* **Given passage**
* Begin *

[Tuglist] help needed for having Tamil hyphenation in LaTeX

Radhakrishnan CV tuglist@tug.org.in
Fri, 10 May 2002 16:47:52 +0530 (IST)


Forwarded is a mail from Prasanna David who has put in considerable
efforts in the hyphenation patterns in Tamil. This should be of much
interest to those working on Indic scripts and Omega. All are
requested to offer suggestions for David to proceed further.

-- 
Radhakrishnan

---------- Forwarded message ----------
Date: Fri, 10 May 2002 16:00:32 +1000
From: Prasanna David G <prasanna@au-kbc.org>
To: cvr@river-valley.com
Subject: help needed for having Tamil hyphenation in LaTeX

Dear Mr. Radhakrishnan,

I am working as sys admin in AU-KBC Research Centre. Basically I am
also interested in NLP (I was in the NLP team in the beginning). Out
of my own interest and also because of motivation by my one of my
professors, I attempted to develop a Tamil hyphenation algorithm.
But since I was given other responsibilities, I wasn't really able
to do justice to this problem.  Finally, some 4 months back, I had
one MCA project student work on it.

At first I didn't concentrate on how to integrate with existing word
processors, etc. I was more concentrating on the linguist side, like
how to break the word properly. Also, since a pucca morphological
analyser is not yet ready (AU-KBC NLP team will come out with such
one in a month or so - now it is giving almost 92% coverage on
ordinary text - not domain specific), and it will need more
resources, I thought of having morph as a final option.

* End *

* **Material provided**

* Begin *

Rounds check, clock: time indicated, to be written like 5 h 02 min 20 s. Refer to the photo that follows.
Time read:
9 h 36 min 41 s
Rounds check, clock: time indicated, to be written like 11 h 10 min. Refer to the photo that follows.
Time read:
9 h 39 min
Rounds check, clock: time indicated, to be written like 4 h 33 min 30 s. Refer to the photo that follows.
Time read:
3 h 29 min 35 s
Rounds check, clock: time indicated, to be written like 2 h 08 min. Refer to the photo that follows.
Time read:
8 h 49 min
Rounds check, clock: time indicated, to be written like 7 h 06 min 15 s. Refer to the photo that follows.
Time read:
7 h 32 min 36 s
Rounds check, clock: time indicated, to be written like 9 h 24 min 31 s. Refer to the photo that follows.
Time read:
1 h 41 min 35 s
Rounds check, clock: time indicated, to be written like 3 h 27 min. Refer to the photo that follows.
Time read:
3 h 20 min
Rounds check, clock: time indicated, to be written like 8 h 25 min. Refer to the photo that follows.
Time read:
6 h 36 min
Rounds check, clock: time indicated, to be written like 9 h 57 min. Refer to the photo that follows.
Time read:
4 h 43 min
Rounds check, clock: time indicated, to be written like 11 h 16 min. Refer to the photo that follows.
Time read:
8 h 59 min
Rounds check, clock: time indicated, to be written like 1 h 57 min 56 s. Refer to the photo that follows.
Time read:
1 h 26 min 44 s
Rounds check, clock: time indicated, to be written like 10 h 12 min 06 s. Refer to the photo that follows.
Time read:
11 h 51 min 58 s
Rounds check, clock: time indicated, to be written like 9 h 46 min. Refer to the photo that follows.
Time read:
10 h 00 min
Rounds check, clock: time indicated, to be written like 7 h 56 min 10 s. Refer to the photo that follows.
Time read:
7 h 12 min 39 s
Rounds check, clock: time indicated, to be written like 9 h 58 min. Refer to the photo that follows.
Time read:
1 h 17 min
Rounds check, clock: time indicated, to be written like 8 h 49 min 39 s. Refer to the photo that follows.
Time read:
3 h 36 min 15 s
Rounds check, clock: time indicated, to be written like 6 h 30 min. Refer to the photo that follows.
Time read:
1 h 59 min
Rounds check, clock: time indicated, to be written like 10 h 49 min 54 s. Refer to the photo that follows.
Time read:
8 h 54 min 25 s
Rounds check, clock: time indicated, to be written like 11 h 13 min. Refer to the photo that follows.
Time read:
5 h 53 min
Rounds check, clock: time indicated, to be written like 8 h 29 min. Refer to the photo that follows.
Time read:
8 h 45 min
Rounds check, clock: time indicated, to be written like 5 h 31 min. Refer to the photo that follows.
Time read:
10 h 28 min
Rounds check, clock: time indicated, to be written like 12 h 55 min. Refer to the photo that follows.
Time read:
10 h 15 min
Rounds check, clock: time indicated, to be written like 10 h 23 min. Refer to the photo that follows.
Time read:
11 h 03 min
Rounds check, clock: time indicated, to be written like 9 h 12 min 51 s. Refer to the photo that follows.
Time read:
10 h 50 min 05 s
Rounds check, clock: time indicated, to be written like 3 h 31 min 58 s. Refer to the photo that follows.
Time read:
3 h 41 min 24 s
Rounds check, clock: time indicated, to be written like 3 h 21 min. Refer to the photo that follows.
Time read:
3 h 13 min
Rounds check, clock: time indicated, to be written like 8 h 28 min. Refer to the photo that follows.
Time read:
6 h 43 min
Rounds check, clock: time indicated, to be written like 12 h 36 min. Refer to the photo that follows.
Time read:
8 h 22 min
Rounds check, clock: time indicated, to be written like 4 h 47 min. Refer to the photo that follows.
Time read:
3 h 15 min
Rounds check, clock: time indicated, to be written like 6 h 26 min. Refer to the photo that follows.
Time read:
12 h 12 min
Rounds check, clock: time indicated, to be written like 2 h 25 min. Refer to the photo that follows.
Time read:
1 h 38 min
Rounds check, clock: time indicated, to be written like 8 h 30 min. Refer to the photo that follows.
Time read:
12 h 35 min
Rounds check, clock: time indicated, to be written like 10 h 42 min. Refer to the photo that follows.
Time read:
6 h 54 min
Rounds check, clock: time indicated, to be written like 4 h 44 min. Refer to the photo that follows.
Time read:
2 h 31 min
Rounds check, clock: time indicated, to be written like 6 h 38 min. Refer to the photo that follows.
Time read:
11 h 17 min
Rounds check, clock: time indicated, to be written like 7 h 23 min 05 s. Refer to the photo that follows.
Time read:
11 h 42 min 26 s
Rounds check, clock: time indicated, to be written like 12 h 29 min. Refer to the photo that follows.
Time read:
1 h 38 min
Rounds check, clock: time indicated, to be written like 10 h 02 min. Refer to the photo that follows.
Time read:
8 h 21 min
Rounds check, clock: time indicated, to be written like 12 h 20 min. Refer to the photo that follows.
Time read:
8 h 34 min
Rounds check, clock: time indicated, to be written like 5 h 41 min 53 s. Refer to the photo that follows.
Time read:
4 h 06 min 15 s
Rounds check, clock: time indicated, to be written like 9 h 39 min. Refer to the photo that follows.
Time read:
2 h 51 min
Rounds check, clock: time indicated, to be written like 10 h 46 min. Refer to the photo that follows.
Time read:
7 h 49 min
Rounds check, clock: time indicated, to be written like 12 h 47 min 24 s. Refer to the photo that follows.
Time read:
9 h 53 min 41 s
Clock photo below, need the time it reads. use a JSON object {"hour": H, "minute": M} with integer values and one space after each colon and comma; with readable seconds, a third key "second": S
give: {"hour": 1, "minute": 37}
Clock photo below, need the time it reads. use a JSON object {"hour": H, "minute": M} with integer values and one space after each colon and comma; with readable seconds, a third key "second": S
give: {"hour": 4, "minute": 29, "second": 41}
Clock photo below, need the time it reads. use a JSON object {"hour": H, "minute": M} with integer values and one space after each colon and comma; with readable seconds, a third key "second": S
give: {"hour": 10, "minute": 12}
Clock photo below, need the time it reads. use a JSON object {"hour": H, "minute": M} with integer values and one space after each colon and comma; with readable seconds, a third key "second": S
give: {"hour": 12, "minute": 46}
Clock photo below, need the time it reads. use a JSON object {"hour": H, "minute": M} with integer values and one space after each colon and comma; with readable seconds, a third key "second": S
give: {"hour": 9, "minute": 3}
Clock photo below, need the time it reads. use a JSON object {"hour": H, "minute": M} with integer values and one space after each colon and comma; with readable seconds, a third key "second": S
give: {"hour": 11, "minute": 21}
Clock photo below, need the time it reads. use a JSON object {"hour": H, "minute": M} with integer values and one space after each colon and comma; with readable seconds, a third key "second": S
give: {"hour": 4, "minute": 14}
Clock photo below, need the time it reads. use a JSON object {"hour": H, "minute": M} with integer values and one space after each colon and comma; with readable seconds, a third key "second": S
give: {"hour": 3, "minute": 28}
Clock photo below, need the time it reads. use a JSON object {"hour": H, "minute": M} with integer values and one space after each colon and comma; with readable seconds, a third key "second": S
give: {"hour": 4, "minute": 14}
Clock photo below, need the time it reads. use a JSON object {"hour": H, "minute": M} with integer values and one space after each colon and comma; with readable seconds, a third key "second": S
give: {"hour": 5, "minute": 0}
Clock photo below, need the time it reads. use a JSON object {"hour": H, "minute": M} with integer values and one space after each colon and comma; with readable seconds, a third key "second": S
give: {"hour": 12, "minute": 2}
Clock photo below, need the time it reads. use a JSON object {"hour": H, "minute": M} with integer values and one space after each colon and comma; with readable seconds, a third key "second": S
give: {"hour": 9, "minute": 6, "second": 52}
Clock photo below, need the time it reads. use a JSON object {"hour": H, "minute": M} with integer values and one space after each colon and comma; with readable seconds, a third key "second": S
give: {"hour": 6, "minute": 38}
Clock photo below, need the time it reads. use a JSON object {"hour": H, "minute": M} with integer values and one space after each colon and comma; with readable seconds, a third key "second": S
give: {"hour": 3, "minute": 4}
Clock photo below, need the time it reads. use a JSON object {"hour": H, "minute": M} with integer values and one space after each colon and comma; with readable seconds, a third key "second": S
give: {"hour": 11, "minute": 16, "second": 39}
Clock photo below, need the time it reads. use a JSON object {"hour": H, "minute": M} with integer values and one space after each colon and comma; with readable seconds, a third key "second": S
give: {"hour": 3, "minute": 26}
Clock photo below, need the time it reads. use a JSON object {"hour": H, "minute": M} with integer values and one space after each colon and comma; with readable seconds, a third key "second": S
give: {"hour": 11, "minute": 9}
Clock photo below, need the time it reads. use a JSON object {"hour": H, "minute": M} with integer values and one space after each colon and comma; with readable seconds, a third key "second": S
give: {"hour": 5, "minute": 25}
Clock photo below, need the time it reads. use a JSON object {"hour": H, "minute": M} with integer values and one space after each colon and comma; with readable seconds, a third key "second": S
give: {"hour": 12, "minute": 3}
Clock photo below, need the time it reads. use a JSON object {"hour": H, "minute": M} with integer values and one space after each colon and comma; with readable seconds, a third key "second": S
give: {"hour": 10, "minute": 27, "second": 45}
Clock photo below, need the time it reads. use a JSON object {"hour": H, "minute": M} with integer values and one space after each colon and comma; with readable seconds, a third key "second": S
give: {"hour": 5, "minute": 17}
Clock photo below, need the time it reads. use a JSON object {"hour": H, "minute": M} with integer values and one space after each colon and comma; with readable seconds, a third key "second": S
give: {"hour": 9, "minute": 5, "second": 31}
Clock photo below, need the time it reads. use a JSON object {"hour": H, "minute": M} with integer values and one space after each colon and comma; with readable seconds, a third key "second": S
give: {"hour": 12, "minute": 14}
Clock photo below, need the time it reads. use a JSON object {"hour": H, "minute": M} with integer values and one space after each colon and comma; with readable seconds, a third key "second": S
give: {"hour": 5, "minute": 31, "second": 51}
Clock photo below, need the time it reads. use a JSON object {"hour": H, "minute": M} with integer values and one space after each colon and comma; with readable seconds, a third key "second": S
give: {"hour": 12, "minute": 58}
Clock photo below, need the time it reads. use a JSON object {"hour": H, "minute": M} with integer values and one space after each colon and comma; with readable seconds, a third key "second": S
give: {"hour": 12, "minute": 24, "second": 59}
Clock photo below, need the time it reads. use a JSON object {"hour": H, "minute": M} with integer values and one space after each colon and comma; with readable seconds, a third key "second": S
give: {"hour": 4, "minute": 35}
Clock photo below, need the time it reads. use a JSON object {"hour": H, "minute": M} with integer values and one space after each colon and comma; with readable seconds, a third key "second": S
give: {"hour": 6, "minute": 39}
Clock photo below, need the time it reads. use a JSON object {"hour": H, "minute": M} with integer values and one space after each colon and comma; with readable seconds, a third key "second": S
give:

* End *

* **Directive**
Reproduce the mailing list post about Tamil hyphenation in LaTeX word for word, from its subject line to the end.

* **Solution for this exercise**
[Tuglist] help needed for having Tamil hyphenation in LaTeX

Radhakrishnan CV tuglist@tug.org.in
Fri, 10 May 2002 16:47:52 +0530 (IST)


Forwarded is a mail from Prasanna David who has put in considerable
efforts in the hyphenation patterns in Tamil. This should be of much
interest to those working on Indic scripts and Omega. All are
requested to offer suggestions for David to proceed further.

-- 
Radhakrishnan

---------- Forwarded message ----------
Date: Fri, 10 May 2002 16:00:32 +1000
From: Prasanna David G <prasanna@au-kbc.org>
To: cvr@river-valley.com
Subject: help needed for having Tamil hyphenation in LaTeX

Dear Mr. Radhakrishnan,

I am working as sys admin in AU-KBC Research Centre. Basically I am
also interested in NLP (I was in the NLP team in the beginning). Out
of my own interest and also because of motivation by my one of my
professors, I attempted to develop a Tamil hyphenation algorithm.
But since I was given other responsibilities, I wasn't really able
to do justice to this problem.  Finally, some 4 months back, I had
one MCA project student work on it.

At first I didn't concentrate on how to integrate with existing word
processors, etc. I was more concentrating on the linguist side, like
how to break the word properly. Also, since a pucca morphological
analyser is not yet ready (AU-KBC NLP team will come out with such
one in a month or so - now it is giving almost 92% coverage on
ordinary text - not domain specific), and it will need more
resources, I thought of having morph as a final option.